To French it seemed as if the bottom had fallen out of his world. He had been so sure of his ground; all his reasoning about the stamp, the size of the hotel and town and lengths of their names had seemed so convincing and unassailable. And the names Grand Hôtel du Sablon and Bruges had worked in so well! More important still, no other hotel seemed to fill the bill. French felt cast down to the lowest depths of despair, and for a time he could only stare speechlessly at the manager.
At last he smiled rather ruefully.
“That’s rather a blow,” he confessed. “I was pretty sure of my ground. Indeed, so sure was I, that if I might without offense, I should like to ask you again if there is no possibility that the man might have been here, say, during your absence.”
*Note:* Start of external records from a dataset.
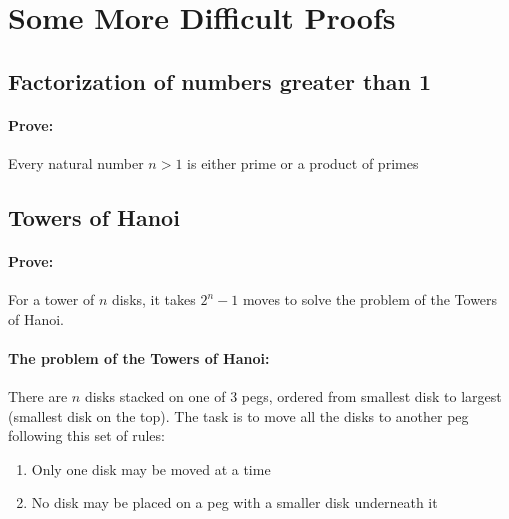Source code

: \documentclass[12pt]{article}
\begin{document}
	\section{Some More Difficult Proofs}
		\subsection{Factorization of numbers greater than 1}
		\paragraph{Prove:} Every natural number $n>1$ is either prime or a product of primes
		\subsection{Towers of Hanoi}
		\paragraph{Prove:} For a tower of $n$ disks, it takes $2^n-1$ moves to solve the problem of the Towers of Hanoi.\newline
		\paragraph{The problem of the Towers of Hanoi:} There are $n$ disks stacked on one of 3 pegs, ordered from smallest disk to largest (smallest disk on the top). The task is to move all the disks to another peg following this set of rules:
		\begin{enumerate}
			\item Only one disk may be moved at a time
			\item No disk may be placed on a peg with a smaller disk underneath it
		\end{enumerate}
\end{document}
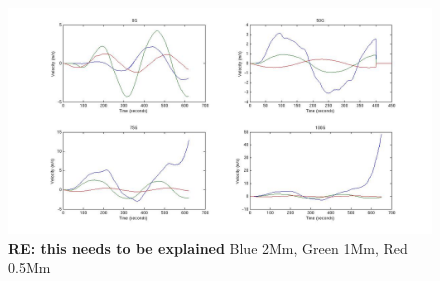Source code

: \documentclass{aastex62}
\begin{document}





\begin{figure}[h]\label{dt_vvert_5b2_2_2Mm_1Mm_0p5MM_0G_25G_50G_100G_line}
\includegraphics[scale=0.45]{imrescale/dt_vvert_5b2_2_2Mm_1Mm_0p5MM_0G_25G_50G_100G_line.jpg}
\caption{{\bf RE: this needs to be explained} Blue 2Mm, Green 1Mm, Red 0.5Mm}
\end{figure}



\end{document}

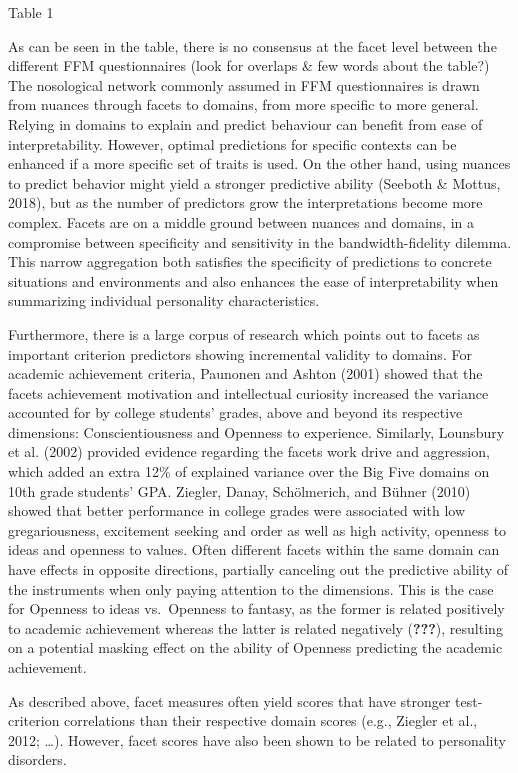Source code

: \documentclass[man]{apa6}
\theoremstyle{definition}
\theoremstyle{definition}
\theoremstyle{definition}
\theoremstyle{remark}
\begin{document}
Table 1

As can be seen in the table, there is no consensus at the facet level
between the different FFM questionnaires (look for overlaps \& few words
about the table?) The nosological network commonly assumed in FFM
questionnaires is drawn from nuances through facets to domains, from
more specific to more general. Relying in domains to explain and predict
behaviour can benefit from ease of interpretability. However, optimal
predictions for specific contexts can be enhanced if a more specific set
of traits is used. On the other hand, using nuances to predict behavior
might yield a stronger predictive ability (Seeboth \& Mottus, 2018), but
as the number of predictors grow the interpretations become more
complex. Facets are on a middle ground between nuances and domains, in a
compromise between specificity and sensitivity in the bandwidth-fidelity
dilemma. This narrow aggregation both satisfies the specificity of
predictions to concrete situations and environments and also enhances
the ease of interpretability when summarizing individual personality
characteristics.

Furthermore, there is a large corpus of research which points out to
facets as important criterion predictors showing incremental validity to
domains. For academic achievement criteria, Paunonen and Ashton (2001)
showed that the facets achievement motivation and intellectual curiosity
increased the variance accounted for by college students' grades, above
and beyond its respective dimensions: Conscientiousness and Openness to
experience. Similarly, Lounsbury et al. (2002) provided evidence
regarding the facets work drive and aggression, which added an extra
12\% of explained variance over the Big Five domains on 10th grade
students' GPA. Ziegler, Danay, Schölmerich, and Bühner (2010) showed
that better performance in college grades were associated with low
gregariousness, excitement seeking and order as well as high activity,
openness to ideas and openness to values. Often different facets within
the same domain can have effects in opposite directions, partially
canceling out the predictive ability of the instruments when only paying
attention to the dimensions. This is the case for Openness to ideas
vs.~Openness to fantasy, as the former is related positively to academic
achievement whereas the latter is related negatively ({\textbf{???}}),
resulting on a potential masking effect on the ability of Openness
predicting the academic achievement.

As described above, facet measures often yield scores that have stronger
test-criterion correlations than their respective domain scores (e.g.,
Ziegler et al., 2012; \ldots{}). However, facet scores have also been
shown to be related to personality disorders.
\end{document}
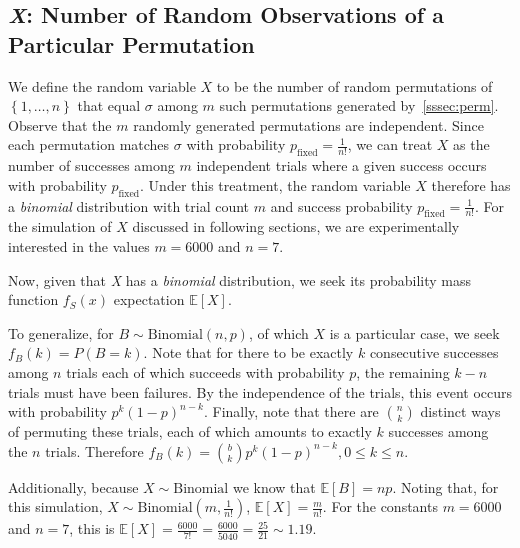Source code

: \documentclass[11pt, oneside]{article}   	%
\begin{document}
\subsection{\textit{X}: Number of Random Observations of a Particular Permutation}\label{ssec:x}
We define the random variable $X$ to be the number of random permutations of $\left\{1, \dots, n\right\}$ that equal $\sigma$ among $m$ such permutations generated by~\ref{sssec:perm}. Observe that the $m$ randomly generated permutations are independent. Since each permutation matches $\sigma$ with probability $p_{\text{fixed}} = \frac{1}{n!}$, we can treat $X$ as the number of successes among $m$ independent trials where a given success occurs with probability $p_{\text{fixed}}$. Under this treatment, the random variable $X$ therefore has a \textit{binomial} distribution with trial count $m$ and success probability $p_{\text{fixed}} = \frac{1}{n!}$. For the simulation of $X$ discussed in following sections, we are experimentally interested in the values $m = 6000$ and $n = 7$.

Now, given that \textit{X} has a \textit{binomial} distribution, we seek its probability mass function $f_S(x)$ expectation $\mathbb{E}[X]$.

To generalize, for $B \sim \text{Binomial}(n, p)$, of which $X$ is a particular case, we seek $f_B(k) = P(B = k)$. Note that for there to be exactly $k$ consecutive successes among $n$ trials each of which succeeds with probability $p$, the remaining $k - n$ trials must have been failures. By the independence of the trials, this event occurs with probability $p^k(1-p)^{n-k}$. Finally, note that there are ${n \choose k}$ distinct ways of permuting these trials, each of which amounts to exactly $k$ successes among the $n$ trials. Therefore $f_B(k) = {b \choose k}p^k(1-p)^{n-k}, 0 \leq k \leq n$.

Additionally, because $X \sim \text{Binomial}$ we know that $\mathbb{E}[B] = np$. Noting that, for this simulation, $X \sim \text{Binomial}(m,\frac{1}{n!})$, $\mathbb{E}[X] = \frac{m}{n!}$. For the constants $m = 6000$ and $n = 7$, this is $\mathbb{E}[X] = \frac{6000}{7!} = \frac{6000}{5040} = \frac{25}{21} \sim 1.19$.
\end{document}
The manager was sympathetic. He brought French a sample of his bill, stamped with his rubber receipt stamp, and French saw at once their dissimilarity with those he had been studying. Moreover, the manager assured him that neither had been altered for several years.
So he was no further on! French lit a cigar, and retiring to a deserted corner of the salon, sat down to think the thing out.
What was he to do next? Was he to return to London by the next boat, giving up the search and admitting defeat, or was there any possible alternative? He set his teeth as he swore great oaths that nothing short of the direct need would lead him to abandon his efforts until he had found the hotel, and learned Dangle’s secret.